Когда бальзамировщики вскрыли тело первой жены моего отца, гордой и неукротимой Екатерины Арагонской, то обнаружили, что сердце ее сжала в смертельных объятиях раковая опухоль. Кое-кто даже решил, что женщина, последние силы истратившая на письмо моему отцу со словами «клянусь, больше всего на свете очи мои жаждут увидеть тебя», умерла и в самом деле из-за разбитого сердца. Был ли подобный роковой недуг Эми живым свидетельством боли, жившей в ее груди все это время, бесспорным доказательством того, что сердцу ее было нанесено смертельное увечье, когда из него вырвали силой пронзившую его когда-то стрелу Купидона? Если бы дело и впрямь было в этом, если бы все слухи и пересуды о нас были правдивы, то это мы — мы с Робертом — были бы виновны в ее смерти. Бесчувственный и безразличный Роберт выдернул эту стрелу, обрекши жену на страдания и верную погибель, и одарил меня своей любовью. А я, эгоистичная и самодовольная женщина, опьяненная свободой и недавно обретенной властью распоряжаться собственной судьбой, поддалась не ведающей границ страсти и приняла чувства Роберта, словно подношение, жертву, возложенную к ногам алебастровой статуи какой-нибудь богини.

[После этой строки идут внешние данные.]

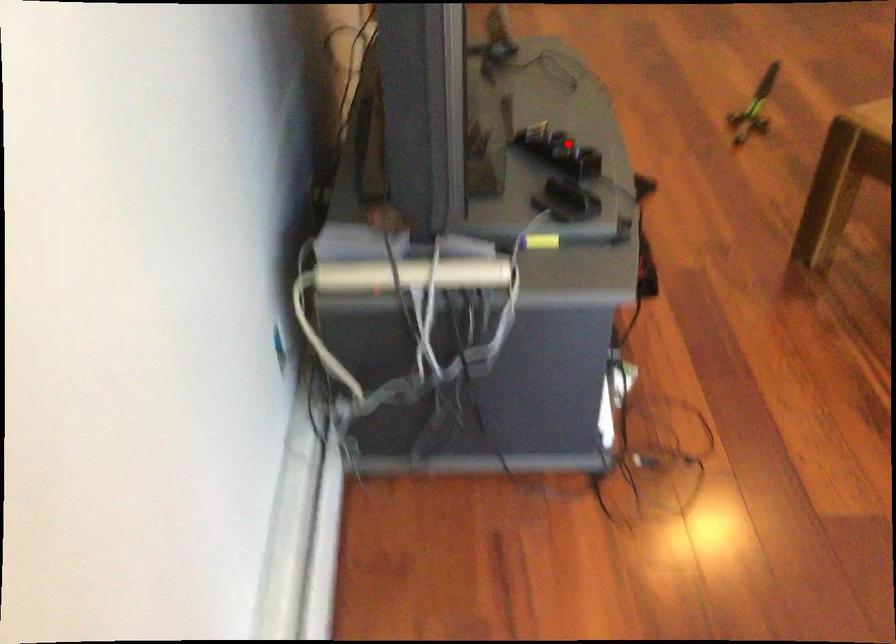
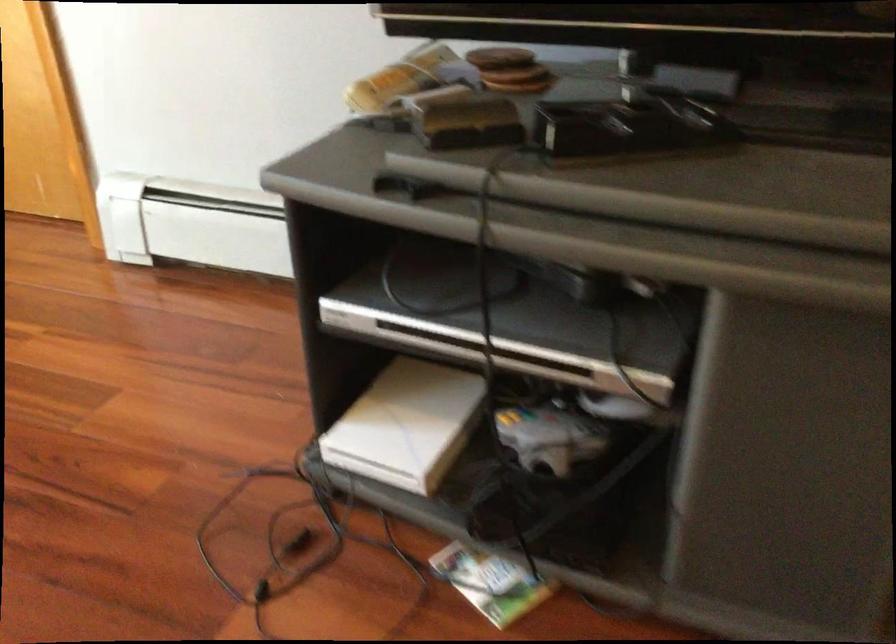
Question: A red point is marked in image1. In image2, is the corresponding 3D point closer to the camera or farther? Reply with the corresponding letter.

Choices:
 (A) The corresponding 3D point is closer.
 (B) The corresponding 3D point is farther.

Answer: (A)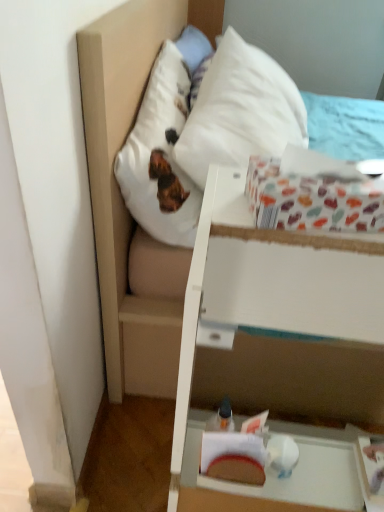
Question: Considering the relative sizes of multicolored paper at upper right and white matte vanity at lower right in the image provided, is multicolored paper at upper right bigger than white matte vanity at lower right?

Choices:
 (A) no
 (B) yes

Answer: (A)

Question: Considering the relative positions of multicolored paper at upper right and white matte vanity at lower right in the image provided, is multicolored paper at upper right to the right of white matte vanity at lower right from the viewer's perspective?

Черные перья, что украшали перекладины, водруженные на плечи мужчин, несших гроб, повисли и испачкались, побитые тяжелыми каплями дождя, и были похожи теперь на чернильные каракули на мокром листе. Они напоминали те залитые слезами письма, что Эми отсылала своему мужу.
Двадцать восемь человек в длинных черных одеяниях с капюшонами — по одному на каждый год ее жизни — шли длинной извилистой дорогой в торжественной процессии по два, провожая Эми в последний путь. Я содрогнулась, вспомнив письмо, обнаруженное мною однажды на полу в комнате Роберта. Скомканное, оно лежало на каменной плите перед очагом. В порыве злости он швырнул его в камин, но промахнулся и даже не дал себе труда встать с места и подобрать листок, чтобы предать огню. Вместо этого оставил его лежать там, где кто угодно — слуга, королева или же шпион испанского посла — мог поднять его и прочесть те смазанные, полные боли строки, которые были написаны наспех на мокрой от слез бумаге. Она писала о встреченном на площади в Камноре призрачном монахе в серой рясе и капюшоне, скрывавшем его лицо — «лицо самой смерти!» — во тьме, недоступной человеческому глазу.
«Знаю, в тот день мне явила свой лик Смерть, — настаивала Эми. — Она охотится за мной!»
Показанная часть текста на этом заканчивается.